Wrote Whitney in an e-mail message, “Now that you tell me people are reading things into our not using ‘torture’ in headlines, I’ll pay closer attention.”
Personally, I was torn – until a conversation I had last week with a reader from Germany. Absent any clear definition, I felt, it seemed reasonable to use “abuse” if it helped keep temperatures down, much as the use of “militant” instead of “terrorist” in the Palestine/Israel conflict suggests a sometimes misplaced wish neither to take sides nor to be inflammatory. (Many supporters of Israel feel very differently about this, and I expect to address the specific issue in a future column.)

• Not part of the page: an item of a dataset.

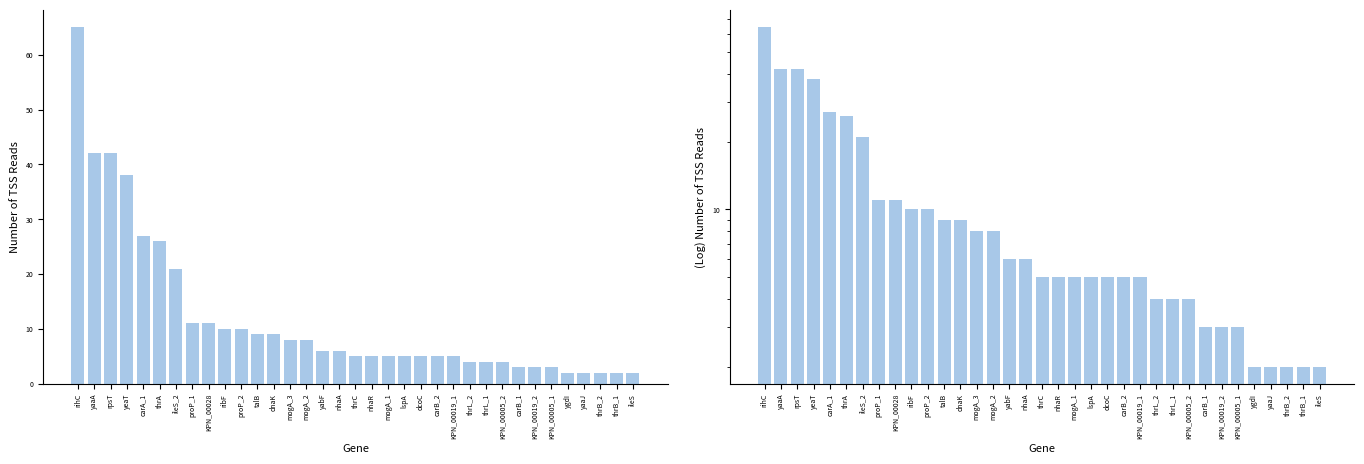

Where is the data nearest to the value 33?

yeaT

But just as a terrorist is sometimes, in fact, a terrorist, torture is inescapably torture. The reader who moved me out of the muddled center on this did it with a simple question: “If the same things [that happened at Abu Ghraib] had been done to American prisoners by Iraqi authorities, would the Times have hesitated to use ‘torture’ over and over again?”

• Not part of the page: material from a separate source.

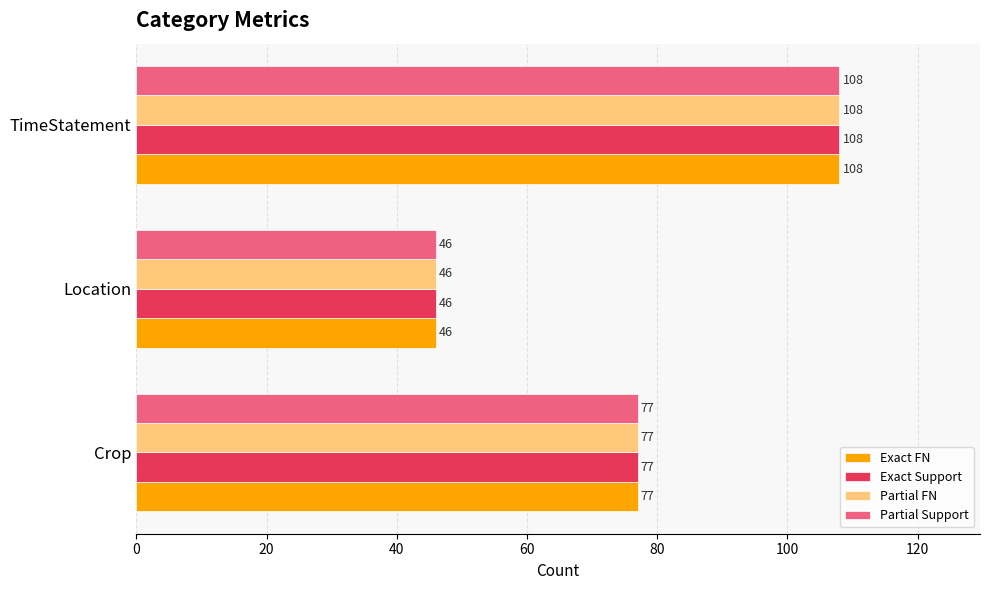

How many Exact FN values are between 46 and 108?

3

And the NYT’s language policeman went on to define torture in terms that precisely match what was done to Khalid Sheikh Mohammed.
Siegal, who notes that the Times has no policy on the use of “torture,” cautioned me in an e-mail that his sense of the word (and of “abuse”) was “impressionistic rather than researched,” but I buy what he ended up with: “Torture occurs when a prisoner is physically or psychologically maltreated during the process of interrogation, or as punishment for some activity or political position. Abuse occurs when the prisoner’s jailers maltreat her or him separately from the interrogation process.”

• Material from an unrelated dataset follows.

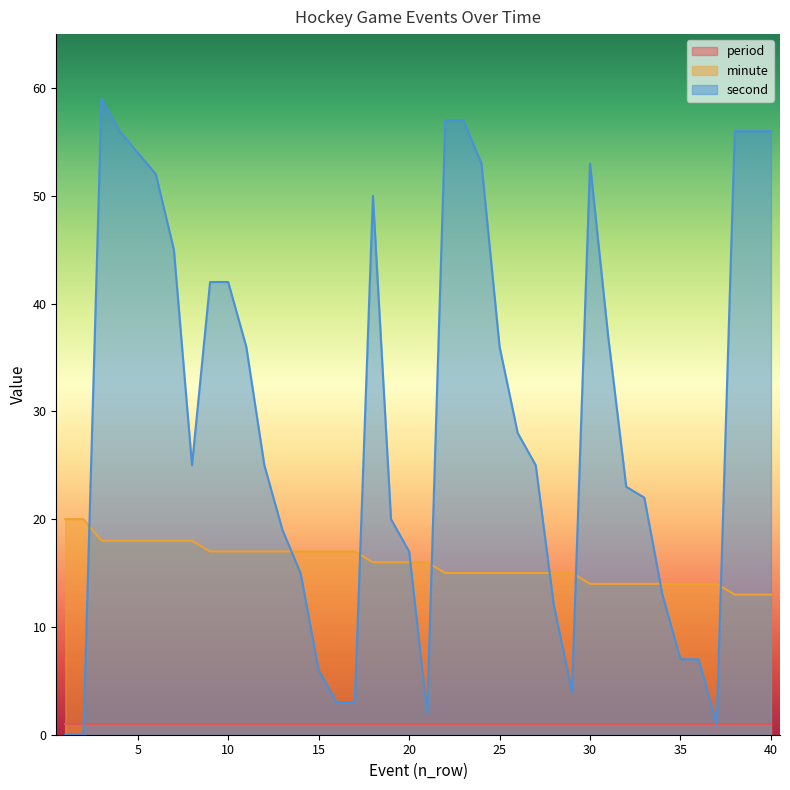

Where do second and minute first cross each other?

2 and 3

In other words, the NYT’s language cop defined physical maltreatment during the process of interrogation as torture. The ombud agreed that torture should be called torture. The NYT would later claim they gave voice to others balancing Administration defenders.
And yet ….
Three years passed before the NYT started balancing those defending waterboarding with quotations calling it torture in less than half of their articles discussing the practice.
So what explains the delay? As I noted above, the NYT famously soft-pedaled reporting in 2004 in anticipation of the election–but if that’s why they did this, why not change the practice in 2005? It’s possible the formal admission of waterboarding to Congress by Michael Hayden on February 5, 2008 changed things. It’s also possible that John McCain’s presidential campaign–heating up in 2007–offered a reason to consider calling waterboarding torture okay. Or, it’s possible that the NYT didn’t want to call torture torture until the Iraq war made Bush so unpopular that it became okay to let torture critics have a voice in the paper.
Whatever it is, the NYT’s own narrative about how they balanced their capitulation to the Administration with quotes from torture critics is anachronistic.